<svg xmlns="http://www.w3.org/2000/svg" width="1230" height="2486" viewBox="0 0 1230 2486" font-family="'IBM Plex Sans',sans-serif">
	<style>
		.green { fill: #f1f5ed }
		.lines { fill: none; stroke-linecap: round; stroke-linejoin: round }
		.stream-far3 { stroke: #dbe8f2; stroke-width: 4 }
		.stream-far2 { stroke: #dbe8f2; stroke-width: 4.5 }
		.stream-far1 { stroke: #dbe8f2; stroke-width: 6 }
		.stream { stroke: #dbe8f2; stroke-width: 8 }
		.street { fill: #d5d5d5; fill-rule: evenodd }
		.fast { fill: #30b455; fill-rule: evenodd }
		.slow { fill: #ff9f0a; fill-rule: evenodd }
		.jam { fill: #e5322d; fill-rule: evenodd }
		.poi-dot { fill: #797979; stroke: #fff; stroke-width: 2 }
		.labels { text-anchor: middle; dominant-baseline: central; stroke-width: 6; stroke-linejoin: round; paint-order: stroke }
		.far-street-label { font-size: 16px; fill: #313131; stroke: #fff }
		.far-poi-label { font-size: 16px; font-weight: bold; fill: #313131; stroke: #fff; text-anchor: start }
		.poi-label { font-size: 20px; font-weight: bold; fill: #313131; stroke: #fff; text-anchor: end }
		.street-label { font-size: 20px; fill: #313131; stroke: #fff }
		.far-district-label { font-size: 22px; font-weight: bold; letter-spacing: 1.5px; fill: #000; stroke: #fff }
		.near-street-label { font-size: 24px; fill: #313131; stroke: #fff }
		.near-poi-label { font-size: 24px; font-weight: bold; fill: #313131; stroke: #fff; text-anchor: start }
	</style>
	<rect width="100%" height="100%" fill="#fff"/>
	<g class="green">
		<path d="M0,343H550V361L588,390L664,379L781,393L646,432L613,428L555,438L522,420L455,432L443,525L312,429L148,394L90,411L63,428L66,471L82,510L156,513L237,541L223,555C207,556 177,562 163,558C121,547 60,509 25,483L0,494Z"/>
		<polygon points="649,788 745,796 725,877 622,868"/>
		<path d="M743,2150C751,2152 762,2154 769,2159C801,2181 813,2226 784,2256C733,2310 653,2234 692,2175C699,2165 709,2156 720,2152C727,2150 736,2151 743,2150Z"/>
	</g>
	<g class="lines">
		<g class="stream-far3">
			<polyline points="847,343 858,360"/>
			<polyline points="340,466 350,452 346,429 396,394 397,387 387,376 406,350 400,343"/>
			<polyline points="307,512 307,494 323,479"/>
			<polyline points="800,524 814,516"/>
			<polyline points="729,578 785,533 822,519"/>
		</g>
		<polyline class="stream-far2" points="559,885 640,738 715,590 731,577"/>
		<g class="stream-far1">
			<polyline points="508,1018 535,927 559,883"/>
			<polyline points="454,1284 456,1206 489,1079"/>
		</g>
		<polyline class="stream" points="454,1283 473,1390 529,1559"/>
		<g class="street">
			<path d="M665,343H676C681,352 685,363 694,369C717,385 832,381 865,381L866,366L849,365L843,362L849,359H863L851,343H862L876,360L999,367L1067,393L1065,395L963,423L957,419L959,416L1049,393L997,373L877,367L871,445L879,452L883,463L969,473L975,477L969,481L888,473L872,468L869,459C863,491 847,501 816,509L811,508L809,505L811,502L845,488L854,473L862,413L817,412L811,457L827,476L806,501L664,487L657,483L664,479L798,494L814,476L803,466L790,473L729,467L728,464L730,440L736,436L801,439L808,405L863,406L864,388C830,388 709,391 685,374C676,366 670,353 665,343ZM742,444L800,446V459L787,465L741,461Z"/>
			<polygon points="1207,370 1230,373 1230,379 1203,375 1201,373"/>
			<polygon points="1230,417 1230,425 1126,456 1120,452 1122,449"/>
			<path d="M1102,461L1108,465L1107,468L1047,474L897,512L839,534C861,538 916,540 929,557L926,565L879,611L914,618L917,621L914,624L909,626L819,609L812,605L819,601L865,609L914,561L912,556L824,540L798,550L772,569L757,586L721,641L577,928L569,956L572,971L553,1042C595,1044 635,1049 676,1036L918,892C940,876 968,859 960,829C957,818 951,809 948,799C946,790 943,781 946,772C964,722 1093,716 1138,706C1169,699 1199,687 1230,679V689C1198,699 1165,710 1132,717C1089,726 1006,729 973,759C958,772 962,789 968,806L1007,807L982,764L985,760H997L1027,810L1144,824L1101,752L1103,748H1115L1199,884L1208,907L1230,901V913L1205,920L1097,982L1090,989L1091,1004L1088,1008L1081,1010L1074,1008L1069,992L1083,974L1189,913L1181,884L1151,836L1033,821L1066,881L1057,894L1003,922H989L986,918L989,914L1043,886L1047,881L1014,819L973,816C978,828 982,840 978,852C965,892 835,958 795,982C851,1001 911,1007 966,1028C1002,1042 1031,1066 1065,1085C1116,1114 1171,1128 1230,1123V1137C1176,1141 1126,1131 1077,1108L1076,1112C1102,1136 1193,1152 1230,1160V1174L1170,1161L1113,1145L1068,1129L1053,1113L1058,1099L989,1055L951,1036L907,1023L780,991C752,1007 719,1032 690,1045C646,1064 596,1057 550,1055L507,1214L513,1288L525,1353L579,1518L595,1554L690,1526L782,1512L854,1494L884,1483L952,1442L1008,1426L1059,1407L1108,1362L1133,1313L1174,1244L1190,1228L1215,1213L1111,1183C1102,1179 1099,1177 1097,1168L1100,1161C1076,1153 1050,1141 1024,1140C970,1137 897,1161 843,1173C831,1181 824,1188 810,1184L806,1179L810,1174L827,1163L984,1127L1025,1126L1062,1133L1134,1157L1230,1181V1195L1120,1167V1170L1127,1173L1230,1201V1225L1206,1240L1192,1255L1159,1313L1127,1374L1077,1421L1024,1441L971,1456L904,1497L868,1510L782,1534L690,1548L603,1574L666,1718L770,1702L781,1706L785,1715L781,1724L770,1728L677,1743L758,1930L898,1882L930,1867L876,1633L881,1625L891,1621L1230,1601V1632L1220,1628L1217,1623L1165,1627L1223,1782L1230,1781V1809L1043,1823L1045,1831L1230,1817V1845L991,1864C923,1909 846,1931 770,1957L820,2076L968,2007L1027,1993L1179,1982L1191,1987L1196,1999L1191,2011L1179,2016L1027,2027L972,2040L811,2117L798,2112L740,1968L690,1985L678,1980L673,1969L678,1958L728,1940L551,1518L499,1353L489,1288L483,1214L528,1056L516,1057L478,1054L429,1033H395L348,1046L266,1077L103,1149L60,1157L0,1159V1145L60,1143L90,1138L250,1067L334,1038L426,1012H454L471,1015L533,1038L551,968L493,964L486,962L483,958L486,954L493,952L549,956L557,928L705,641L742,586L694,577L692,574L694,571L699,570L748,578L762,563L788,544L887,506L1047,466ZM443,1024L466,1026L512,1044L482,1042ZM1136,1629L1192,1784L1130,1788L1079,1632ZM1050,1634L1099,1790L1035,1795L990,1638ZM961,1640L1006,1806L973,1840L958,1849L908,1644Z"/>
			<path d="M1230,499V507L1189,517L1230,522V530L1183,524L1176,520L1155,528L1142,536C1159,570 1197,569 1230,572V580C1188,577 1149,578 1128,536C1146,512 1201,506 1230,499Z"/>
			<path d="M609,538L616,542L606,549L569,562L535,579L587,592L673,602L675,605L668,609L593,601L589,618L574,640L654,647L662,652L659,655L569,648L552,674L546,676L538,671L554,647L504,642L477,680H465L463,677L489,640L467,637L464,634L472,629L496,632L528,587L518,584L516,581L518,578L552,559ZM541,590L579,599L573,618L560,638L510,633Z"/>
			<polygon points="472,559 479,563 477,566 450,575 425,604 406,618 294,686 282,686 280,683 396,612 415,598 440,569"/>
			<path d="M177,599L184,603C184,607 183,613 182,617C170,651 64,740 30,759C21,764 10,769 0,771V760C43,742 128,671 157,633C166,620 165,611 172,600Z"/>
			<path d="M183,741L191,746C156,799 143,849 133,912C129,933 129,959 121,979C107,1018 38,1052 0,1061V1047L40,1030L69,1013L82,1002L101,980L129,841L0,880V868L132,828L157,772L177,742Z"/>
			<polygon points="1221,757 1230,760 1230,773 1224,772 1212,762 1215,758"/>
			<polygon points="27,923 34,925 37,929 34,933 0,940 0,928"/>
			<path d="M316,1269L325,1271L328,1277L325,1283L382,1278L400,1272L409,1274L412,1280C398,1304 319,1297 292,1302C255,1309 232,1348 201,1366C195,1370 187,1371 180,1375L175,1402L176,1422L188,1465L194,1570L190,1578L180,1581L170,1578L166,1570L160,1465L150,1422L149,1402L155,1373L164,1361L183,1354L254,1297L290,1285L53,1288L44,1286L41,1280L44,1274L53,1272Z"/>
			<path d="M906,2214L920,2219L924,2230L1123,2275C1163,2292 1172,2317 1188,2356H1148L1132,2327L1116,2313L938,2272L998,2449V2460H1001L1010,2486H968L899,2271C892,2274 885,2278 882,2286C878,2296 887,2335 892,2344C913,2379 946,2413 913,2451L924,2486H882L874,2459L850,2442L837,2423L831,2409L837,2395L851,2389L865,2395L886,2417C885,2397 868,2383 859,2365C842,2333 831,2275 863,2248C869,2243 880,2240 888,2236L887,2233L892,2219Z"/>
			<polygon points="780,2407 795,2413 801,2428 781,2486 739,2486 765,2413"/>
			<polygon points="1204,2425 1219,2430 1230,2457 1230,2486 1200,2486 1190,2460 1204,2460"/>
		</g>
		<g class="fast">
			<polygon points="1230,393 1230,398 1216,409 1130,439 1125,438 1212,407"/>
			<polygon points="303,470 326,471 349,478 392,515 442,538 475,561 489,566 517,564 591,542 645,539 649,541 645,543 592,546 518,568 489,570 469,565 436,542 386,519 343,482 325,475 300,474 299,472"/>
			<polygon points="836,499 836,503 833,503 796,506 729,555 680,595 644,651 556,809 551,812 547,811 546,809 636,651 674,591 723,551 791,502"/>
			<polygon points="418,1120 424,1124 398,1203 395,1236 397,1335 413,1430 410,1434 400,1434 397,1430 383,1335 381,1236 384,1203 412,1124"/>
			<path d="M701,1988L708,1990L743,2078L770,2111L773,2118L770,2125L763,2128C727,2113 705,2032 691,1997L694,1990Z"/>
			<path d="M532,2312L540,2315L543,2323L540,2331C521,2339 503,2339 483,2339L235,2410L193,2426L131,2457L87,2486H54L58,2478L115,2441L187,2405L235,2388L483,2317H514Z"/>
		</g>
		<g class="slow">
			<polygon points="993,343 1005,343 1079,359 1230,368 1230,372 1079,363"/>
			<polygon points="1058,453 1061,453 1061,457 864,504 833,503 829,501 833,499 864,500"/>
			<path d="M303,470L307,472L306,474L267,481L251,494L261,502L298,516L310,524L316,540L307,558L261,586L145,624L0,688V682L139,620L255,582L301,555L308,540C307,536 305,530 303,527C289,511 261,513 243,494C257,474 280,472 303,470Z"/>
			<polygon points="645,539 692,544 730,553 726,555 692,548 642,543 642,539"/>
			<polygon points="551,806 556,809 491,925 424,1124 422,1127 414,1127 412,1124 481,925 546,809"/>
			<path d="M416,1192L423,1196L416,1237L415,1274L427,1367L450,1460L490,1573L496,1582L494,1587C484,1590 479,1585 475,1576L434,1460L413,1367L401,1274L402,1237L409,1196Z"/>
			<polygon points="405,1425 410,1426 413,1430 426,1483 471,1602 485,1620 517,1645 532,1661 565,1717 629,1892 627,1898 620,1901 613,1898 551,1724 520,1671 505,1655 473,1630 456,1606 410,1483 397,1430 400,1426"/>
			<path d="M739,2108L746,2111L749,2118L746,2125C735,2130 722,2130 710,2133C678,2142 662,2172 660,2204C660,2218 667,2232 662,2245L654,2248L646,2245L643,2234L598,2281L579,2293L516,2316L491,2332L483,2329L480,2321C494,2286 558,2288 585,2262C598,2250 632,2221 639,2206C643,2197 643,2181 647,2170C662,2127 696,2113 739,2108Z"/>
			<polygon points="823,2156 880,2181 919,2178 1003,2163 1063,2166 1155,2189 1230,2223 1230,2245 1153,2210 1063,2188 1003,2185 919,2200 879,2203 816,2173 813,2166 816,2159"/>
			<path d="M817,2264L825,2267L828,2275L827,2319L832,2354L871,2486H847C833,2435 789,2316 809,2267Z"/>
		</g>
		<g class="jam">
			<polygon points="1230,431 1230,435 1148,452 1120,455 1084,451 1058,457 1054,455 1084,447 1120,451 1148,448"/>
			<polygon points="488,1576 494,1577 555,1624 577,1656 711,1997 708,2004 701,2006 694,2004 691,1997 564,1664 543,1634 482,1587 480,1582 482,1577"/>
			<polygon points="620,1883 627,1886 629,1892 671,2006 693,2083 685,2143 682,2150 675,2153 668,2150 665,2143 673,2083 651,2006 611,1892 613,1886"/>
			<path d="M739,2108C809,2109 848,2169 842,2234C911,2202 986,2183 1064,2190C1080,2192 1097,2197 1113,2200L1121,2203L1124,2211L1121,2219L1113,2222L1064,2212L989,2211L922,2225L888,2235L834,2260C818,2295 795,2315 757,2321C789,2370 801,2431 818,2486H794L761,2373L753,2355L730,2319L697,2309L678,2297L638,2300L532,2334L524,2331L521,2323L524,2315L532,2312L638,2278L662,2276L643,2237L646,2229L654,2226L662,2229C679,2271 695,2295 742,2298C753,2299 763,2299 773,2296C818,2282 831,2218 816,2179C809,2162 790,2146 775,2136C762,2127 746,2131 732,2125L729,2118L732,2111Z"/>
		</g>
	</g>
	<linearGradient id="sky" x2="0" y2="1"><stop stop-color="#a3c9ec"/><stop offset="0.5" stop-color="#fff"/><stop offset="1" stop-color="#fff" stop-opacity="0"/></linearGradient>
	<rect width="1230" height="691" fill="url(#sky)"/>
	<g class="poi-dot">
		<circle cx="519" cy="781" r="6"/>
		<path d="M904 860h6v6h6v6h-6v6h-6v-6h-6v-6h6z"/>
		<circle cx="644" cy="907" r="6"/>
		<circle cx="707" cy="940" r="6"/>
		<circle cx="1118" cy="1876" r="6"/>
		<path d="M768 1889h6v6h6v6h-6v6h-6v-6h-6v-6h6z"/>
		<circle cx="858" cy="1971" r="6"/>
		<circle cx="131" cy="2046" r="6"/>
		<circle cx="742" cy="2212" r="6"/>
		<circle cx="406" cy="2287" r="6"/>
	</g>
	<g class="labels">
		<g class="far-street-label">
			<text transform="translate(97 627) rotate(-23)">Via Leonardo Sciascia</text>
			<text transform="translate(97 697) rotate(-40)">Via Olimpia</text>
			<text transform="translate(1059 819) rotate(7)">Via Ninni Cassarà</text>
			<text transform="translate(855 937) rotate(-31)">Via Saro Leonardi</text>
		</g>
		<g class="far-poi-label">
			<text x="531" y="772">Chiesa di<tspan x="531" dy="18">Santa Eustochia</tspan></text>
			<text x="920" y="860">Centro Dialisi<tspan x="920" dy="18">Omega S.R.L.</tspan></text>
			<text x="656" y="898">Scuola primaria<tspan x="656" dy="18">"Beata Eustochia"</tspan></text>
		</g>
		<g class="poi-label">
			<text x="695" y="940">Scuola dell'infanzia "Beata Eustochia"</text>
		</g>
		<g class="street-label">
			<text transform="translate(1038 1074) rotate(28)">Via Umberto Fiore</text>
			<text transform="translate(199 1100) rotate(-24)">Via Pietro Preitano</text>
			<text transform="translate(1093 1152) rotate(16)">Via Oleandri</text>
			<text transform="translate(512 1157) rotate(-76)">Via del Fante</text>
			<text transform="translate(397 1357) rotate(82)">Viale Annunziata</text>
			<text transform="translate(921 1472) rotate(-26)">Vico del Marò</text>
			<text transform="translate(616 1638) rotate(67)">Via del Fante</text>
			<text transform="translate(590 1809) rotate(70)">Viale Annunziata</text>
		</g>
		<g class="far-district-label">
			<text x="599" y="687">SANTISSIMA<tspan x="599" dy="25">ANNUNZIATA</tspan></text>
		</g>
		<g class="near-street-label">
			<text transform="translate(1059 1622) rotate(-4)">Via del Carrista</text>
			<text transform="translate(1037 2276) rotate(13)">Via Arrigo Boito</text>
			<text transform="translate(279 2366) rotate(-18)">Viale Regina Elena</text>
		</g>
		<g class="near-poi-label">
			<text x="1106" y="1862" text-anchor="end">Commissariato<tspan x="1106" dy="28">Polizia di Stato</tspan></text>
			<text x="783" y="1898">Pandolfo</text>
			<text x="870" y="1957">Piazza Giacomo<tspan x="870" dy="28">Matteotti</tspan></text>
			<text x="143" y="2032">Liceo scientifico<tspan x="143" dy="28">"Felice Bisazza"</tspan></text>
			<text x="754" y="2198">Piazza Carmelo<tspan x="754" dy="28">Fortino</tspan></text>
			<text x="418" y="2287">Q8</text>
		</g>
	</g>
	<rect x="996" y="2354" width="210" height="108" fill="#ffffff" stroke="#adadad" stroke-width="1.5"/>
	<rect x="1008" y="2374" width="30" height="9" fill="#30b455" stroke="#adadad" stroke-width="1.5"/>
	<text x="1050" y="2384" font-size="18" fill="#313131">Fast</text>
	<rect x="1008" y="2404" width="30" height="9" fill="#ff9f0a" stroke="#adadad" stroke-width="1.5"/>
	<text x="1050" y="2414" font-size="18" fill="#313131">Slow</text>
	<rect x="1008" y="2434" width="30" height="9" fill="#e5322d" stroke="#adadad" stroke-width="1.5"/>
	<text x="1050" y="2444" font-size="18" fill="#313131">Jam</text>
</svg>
---
* _WORK INSTRUCTIONS_:
Pick out, from the lines above, every one that contains the string "round".

* _PROBLEM SOLUTION_:
		.lines { fill: none; stroke-linecap: round; stroke-linejoin: round }
		.labels { text-anchor: middle; dominant-baseline: central; stroke-width: 6; stroke-linejoin: round; paint-order: stroke }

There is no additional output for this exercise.